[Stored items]
»»
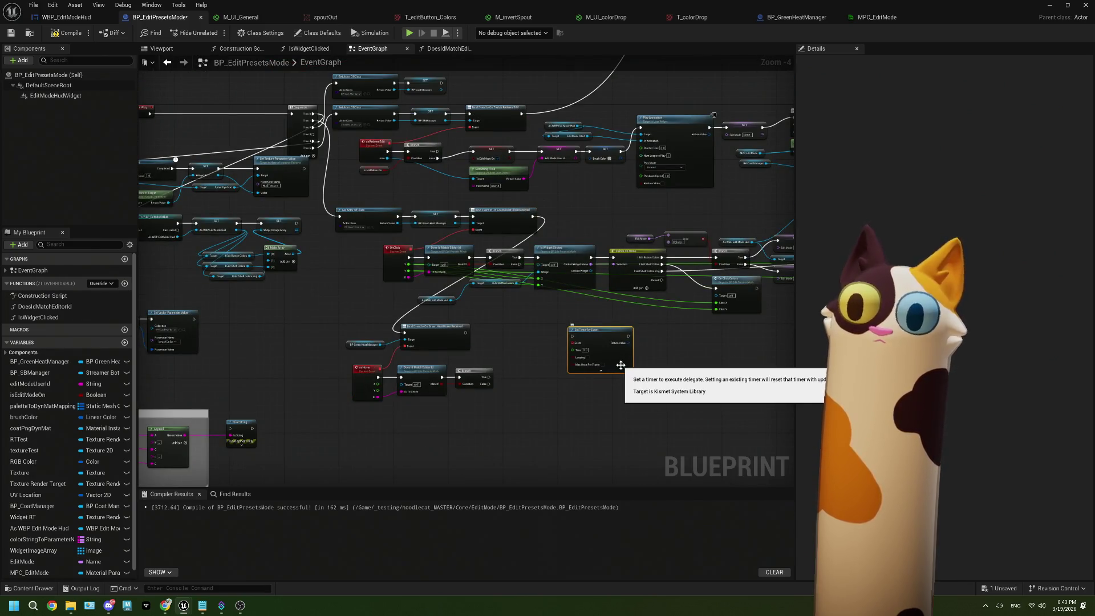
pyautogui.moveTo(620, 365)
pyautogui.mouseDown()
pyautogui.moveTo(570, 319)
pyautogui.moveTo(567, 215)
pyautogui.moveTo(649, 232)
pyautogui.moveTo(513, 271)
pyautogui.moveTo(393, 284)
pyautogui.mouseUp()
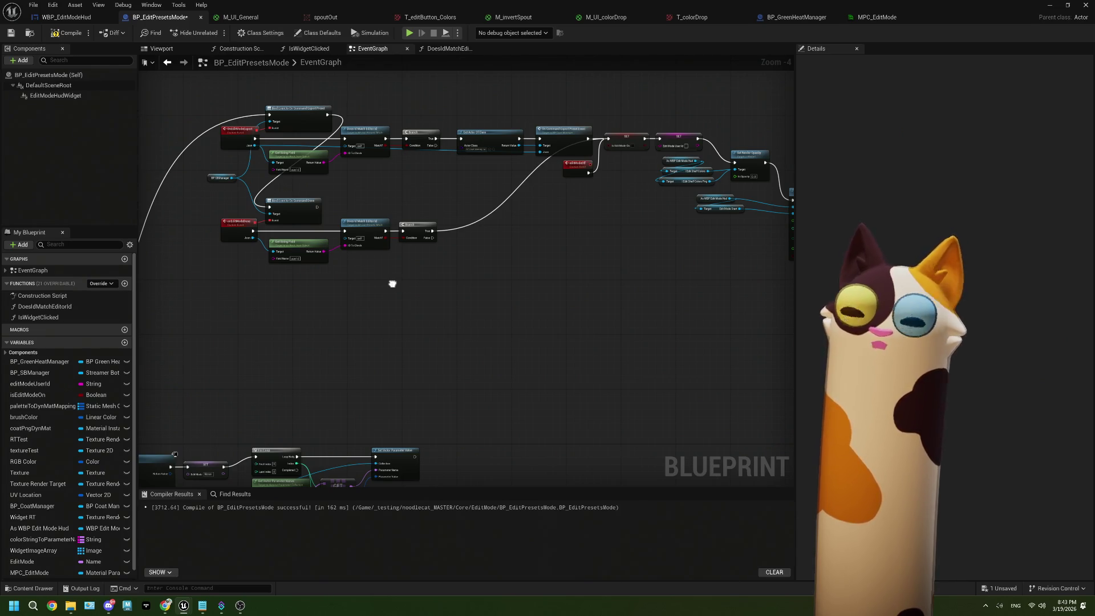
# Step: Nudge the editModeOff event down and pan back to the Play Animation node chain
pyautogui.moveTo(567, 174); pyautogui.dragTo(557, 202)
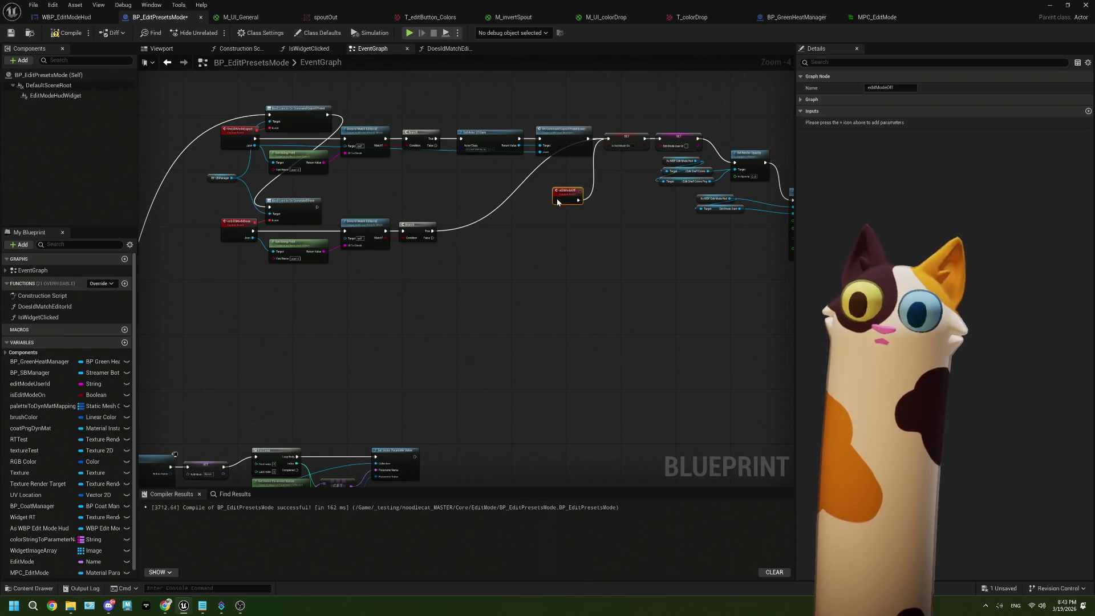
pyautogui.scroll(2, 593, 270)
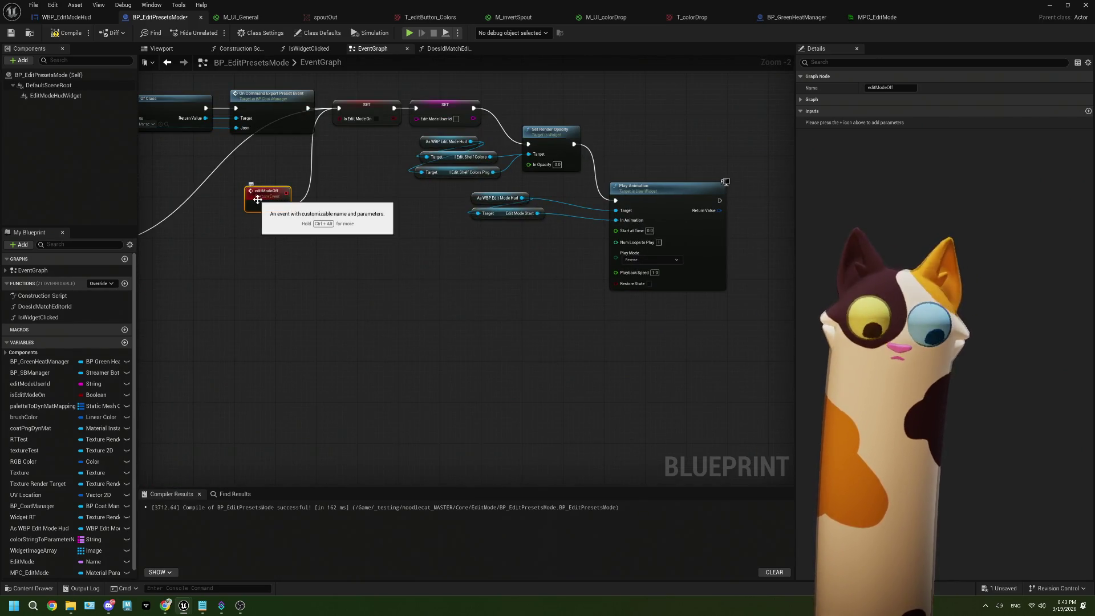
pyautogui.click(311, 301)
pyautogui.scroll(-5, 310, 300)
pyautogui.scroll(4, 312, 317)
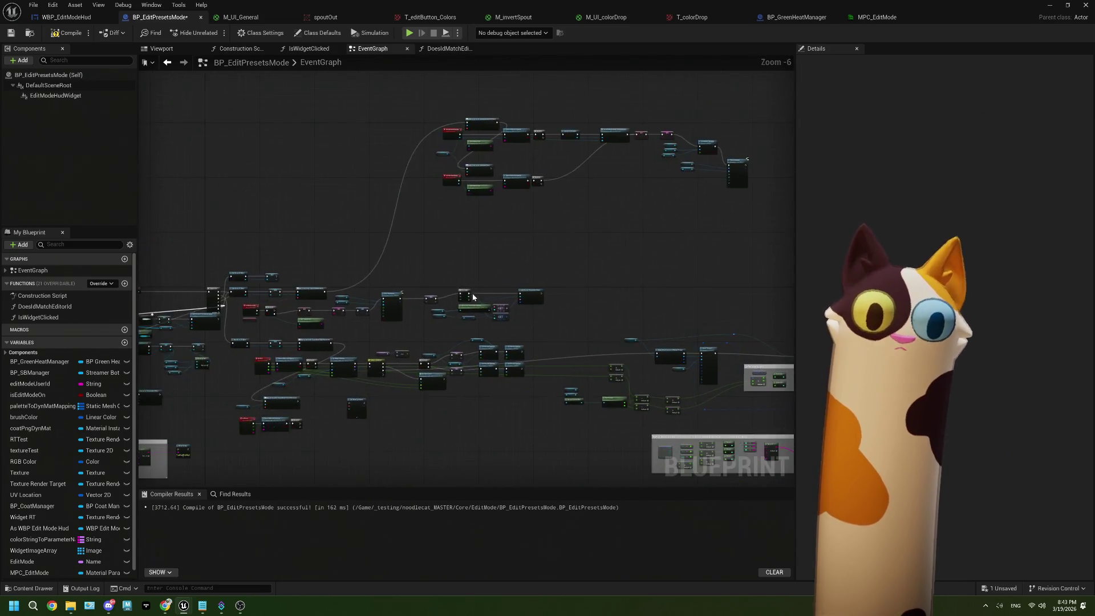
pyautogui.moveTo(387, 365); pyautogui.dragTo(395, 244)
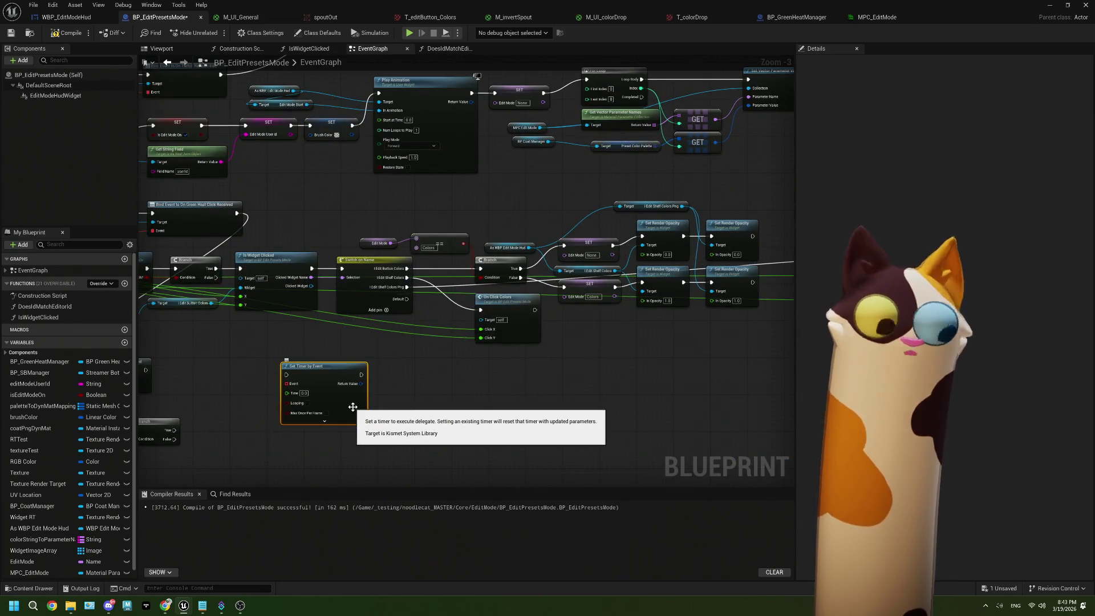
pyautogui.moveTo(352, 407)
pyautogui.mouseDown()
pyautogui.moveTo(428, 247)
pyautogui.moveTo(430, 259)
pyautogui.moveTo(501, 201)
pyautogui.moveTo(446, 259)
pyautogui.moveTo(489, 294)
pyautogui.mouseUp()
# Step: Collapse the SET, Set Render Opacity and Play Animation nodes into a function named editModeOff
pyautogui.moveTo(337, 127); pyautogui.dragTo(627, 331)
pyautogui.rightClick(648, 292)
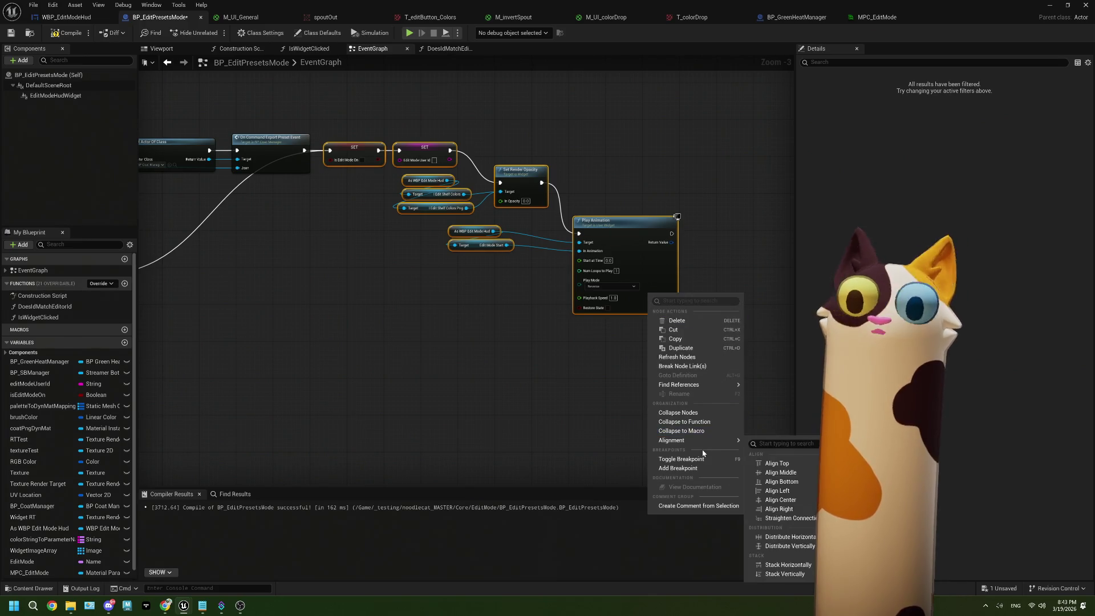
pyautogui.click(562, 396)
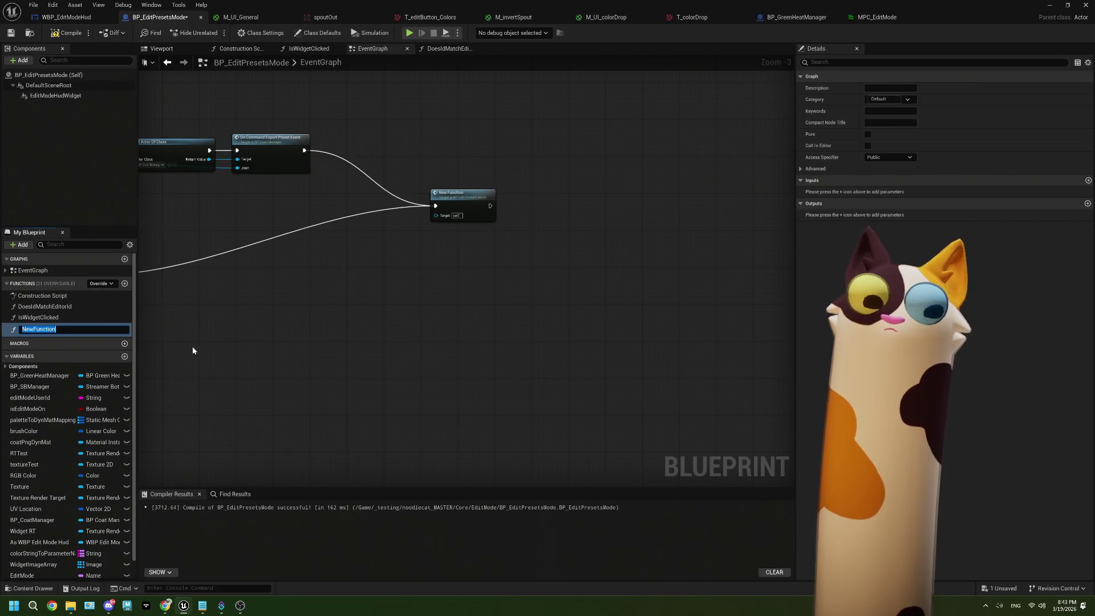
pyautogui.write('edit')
««
What the exercise asks: In the copy, include every record exactly and no pictures.

Reply to the exercise:
pyautogui.moveTo(620, 365)
pyautogui.mouseDown()
pyautogui.moveTo(570, 319)
pyautogui.moveTo(567, 215)
pyautogui.moveTo(649, 232)
pyautogui.moveTo(513, 271)
pyautogui.moveTo(393, 284)
pyautogui.mouseUp()
# Step: Nudge the editModeOff event down and pan back to the Play Animation node chain
pyautogui.moveTo(567, 174); pyautogui.dragTo(557, 202)
pyautogui.scroll(2, 593, 270)
pyautogui.click(311, 301)
pyautogui.scroll(-5, 310, 300)
pyautogui.scroll(4, 312, 317)
pyautogui.moveTo(387, 365); pyautogui.dragTo(395, 244)
pyautogui.moveTo(352, 407)
pyautogui.mouseDown()
pyautogui.moveTo(428, 247)
pyautogui.moveTo(430, 259)
pyautogui.moveTo(501, 201)
pyautogui.moveTo(446, 259)
pyautogui.moveTo(489, 294)
pyautogui.mouseUp()
# Step: Collapse the SET, Set Render Opacity and Play Animation nodes into a function named editModeOff
pyautogui.moveTo(337, 127); pyautogui.dragTo(627, 331)
pyautogui.rightClick(648, 292)
pyautogui.click(562, 396)
pyautogui.write('edit')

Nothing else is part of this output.